The growth rates in the Penn World Tables do differ from national accounts. International prices are useful for adjusting GDP estimates for differences in price level; they are certainly preferable to using exchange rates. However, using domestic prices to measure growth rates is more reliable, because those prices characterize the trade-offs faced by the decision-making agents, and hence they have a better foundation in the economic theory of index numbers. Probably the ideal is to use Penn WorldTable numbers for levels and the usual national accounts data for growth-rates.
From Hanousek et. al.:
As an indication of the lack of impact of the series of articles pointing out the problems with growth rates derived from the PWT data, although Nuxoll’s paper appeared in the leading professional journal in economics, it was cited in only five of the literally hundreds of empirical cross-country growth studies between 1994 and 2002.
Predictably, this paper was not published in a "leading" journal.
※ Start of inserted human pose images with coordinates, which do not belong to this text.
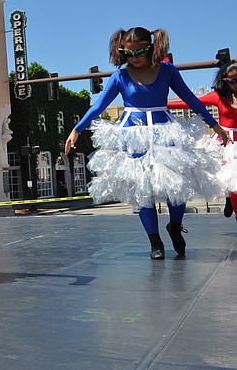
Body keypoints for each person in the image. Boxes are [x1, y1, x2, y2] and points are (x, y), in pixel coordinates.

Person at [65, 27, 228, 259]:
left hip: (165, 132)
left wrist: (215, 125)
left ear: (151, 47)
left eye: (139, 52)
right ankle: (155, 241)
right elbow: (98, 106)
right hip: (133, 135)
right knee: (143, 189)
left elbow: (191, 99)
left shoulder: (167, 71)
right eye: (128, 53)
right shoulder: (120, 76)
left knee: (176, 184)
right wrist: (77, 129)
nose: (134, 57)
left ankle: (174, 226)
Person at [166, 60, 237, 220]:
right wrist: (158, 104)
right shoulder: (218, 97)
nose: (236, 84)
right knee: (232, 182)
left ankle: (230, 199)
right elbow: (190, 103)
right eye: (232, 81)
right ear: (224, 81)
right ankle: (230, 199)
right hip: (226, 142)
Folks like Barro, MRW, etc. really don't like to be told that they have been wrong all along.
While there is some concern for comparability across countries, economists have not really paused to think (or perhaps they over-thought the problem) - If I live in a country in the economists' sample would I be interested in knowing what factors cause my GNP to grow in terms of my local currency or some abstract price-comparability exchange weighted terms? The obvious answer (to me, at least) is that I don't really care about my GNP denominated in some abstract way - I care about it on my terms, i.e. local currency.